I remember my first blue ribbon on the refrigerator was more important to me than the diplomas on my wall because here was tangible, colorful proof I was seen, heard, and appraised with praise. I was part of something bigger than myself. Something we, as humans, intrinsically long for – to belong, to be valuable, to be useful. To find connection.
You may recall in the movie, “The Wizard of Oz,” how the Cowardly Lion was a-quakin’ in his claws with fear? How it was the Wizard who saw the Lion not as cowardly, but as courageous! When the Wizard pins on the Lion a beautiful medal – (just like here in Toastmasters!) then, the Lion had courage. All he was missing was the medal. All he was missing was the praise.
A close friend of mine in Toastmasters, when she started, could not win a blue ribbon for all the whiskey in Ireland. I remembered the Cowardly Lion and knew all she needed was that bit of praise to set her on her feet. So, I sent her an Encouragement Card, along with one of my blue ribbons. Inside the card I wrote, “You are my First-Place Speaker!” From that day to this, she wins blue ribbons. All she needed was the praise; a crack, an opening into self-awareness and self-esteem.
To underscore this theme comes the inspiring book entitled, “Tribe.” “Tribe,” authored by Sebastian Junger, describes the history of the Red Man vs. the White Man.
When the Red Man captured the White Man, the White Man seldom tried to escape. He did not want to leave. And why?
He enjoyed the tribal way. He enjoyed the communal living of feeling seen, heard, and held in positive regard.
On the other hand, when the White Man captured the Red Man, the Red Man either tried to escape or he died. Either way, he exited. The Red Man could not embrace the White Man’s ways with his square houses, walls, and stairs; disconnecting him from Sacred Mother Earth – disconnecting him from his fellow man.
The author goes on to conjecture today’s social problems stem from our being more White than Red - as we continue to live in square houses, drive square automobiles, and have square boxes in front of our faces with smart phones, I-pads and computers. Living more Facebook and less interface. Living less in communion. To counter this, we bring balance to our lives when we come together as we have tonight – for the underlying reasons of communion and companionship.
The Lakota Indians believe Loneliness is the one emotion mankind feels the same. So, when I tell you, “I’m lonely,” you know what I’m talking about. You know how I feel. No need to quantify or qualify. Likewise, when you tell me you are lonely, I know what you’re talking about. No need to describe it. The Lakota go on to say the cure for loneliness is found through the human touch.
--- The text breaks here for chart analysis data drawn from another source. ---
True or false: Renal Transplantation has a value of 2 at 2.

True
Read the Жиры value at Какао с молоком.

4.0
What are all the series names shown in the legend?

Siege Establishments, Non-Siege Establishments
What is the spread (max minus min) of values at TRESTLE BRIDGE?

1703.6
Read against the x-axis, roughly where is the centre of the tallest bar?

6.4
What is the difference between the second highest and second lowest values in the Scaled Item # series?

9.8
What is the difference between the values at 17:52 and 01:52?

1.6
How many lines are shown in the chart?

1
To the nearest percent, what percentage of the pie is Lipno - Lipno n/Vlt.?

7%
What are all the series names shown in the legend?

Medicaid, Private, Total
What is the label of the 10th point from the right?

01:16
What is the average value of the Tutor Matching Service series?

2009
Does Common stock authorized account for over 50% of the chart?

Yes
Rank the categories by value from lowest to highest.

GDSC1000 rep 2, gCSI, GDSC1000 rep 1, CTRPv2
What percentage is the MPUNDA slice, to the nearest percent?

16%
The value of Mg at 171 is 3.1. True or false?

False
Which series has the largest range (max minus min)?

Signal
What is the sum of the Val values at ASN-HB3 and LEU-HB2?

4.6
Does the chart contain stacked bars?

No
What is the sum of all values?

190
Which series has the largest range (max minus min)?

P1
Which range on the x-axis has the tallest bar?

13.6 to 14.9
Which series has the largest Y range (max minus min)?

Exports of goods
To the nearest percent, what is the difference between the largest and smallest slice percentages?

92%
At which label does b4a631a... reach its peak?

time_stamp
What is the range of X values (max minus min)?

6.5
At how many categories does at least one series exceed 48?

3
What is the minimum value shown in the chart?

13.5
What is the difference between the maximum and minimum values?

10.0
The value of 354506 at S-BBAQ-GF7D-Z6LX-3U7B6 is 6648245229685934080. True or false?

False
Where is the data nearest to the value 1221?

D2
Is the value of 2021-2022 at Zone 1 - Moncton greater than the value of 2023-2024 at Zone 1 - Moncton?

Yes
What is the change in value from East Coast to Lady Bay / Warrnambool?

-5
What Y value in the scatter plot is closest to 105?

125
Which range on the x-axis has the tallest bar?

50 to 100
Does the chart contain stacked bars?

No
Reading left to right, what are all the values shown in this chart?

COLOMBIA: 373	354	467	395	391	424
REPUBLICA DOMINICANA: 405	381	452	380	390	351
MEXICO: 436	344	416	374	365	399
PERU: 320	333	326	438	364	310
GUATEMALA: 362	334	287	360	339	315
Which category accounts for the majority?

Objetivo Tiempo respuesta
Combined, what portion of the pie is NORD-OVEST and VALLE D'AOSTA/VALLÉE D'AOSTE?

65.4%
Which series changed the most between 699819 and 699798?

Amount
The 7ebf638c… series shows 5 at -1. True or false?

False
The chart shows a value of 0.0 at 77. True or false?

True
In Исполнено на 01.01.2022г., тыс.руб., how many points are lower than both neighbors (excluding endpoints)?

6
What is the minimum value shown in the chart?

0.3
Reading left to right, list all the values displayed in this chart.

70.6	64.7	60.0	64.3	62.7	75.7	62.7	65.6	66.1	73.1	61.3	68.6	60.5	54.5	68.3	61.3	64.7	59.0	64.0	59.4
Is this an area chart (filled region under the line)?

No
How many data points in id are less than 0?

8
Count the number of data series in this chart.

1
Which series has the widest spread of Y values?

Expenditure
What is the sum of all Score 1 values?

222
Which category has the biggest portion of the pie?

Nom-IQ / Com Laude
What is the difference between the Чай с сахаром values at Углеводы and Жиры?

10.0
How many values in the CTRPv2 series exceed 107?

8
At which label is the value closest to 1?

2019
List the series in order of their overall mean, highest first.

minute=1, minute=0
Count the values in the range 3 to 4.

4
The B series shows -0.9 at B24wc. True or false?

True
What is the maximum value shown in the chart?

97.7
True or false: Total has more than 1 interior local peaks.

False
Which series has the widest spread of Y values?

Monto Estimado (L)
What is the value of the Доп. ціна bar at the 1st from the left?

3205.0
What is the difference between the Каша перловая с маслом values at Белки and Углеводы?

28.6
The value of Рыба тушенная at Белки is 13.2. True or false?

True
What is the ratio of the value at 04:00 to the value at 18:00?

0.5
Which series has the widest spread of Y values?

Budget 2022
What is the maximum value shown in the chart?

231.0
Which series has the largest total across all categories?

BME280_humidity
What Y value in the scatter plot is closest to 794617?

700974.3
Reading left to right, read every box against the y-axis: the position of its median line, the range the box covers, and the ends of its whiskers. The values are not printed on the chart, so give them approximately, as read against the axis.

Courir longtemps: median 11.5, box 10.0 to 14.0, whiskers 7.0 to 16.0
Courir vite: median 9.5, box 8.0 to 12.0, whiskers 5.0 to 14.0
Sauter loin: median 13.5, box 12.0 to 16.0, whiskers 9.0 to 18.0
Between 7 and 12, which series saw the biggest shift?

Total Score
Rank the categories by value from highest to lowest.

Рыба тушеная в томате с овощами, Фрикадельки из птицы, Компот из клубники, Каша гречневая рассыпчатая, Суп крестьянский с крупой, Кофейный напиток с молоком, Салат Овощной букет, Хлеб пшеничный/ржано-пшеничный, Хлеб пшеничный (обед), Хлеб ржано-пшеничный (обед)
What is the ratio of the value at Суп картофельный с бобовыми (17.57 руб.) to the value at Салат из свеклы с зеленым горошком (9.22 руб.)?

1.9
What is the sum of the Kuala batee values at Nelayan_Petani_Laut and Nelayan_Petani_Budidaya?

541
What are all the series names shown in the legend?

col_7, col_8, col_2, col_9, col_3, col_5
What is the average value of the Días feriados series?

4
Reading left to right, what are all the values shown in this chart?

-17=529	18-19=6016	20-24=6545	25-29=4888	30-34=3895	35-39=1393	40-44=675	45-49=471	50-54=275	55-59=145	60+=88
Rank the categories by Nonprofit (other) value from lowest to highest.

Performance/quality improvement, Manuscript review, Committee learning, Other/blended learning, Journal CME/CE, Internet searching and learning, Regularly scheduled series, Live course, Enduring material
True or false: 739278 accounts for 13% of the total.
And through the human touch, the Presence of God may be found. The Great Spirit is found.
While we may not always touch one another on the physical, we can touch one another through our eyes, our ears, our words, through our positive regard. Even now, right now, Great Spirit can be found among us.
We are, by nature, flawed. There is no talent in finding the imperfections of others. We receive what we validate. Validate therefore what is right in the world, what is right in you, what is right in others. Validate the importance, the talent, the goodness, in each other and in yourself. As you saw in the beginning, our best comes forward, our goodness shines, every time we praise with praise.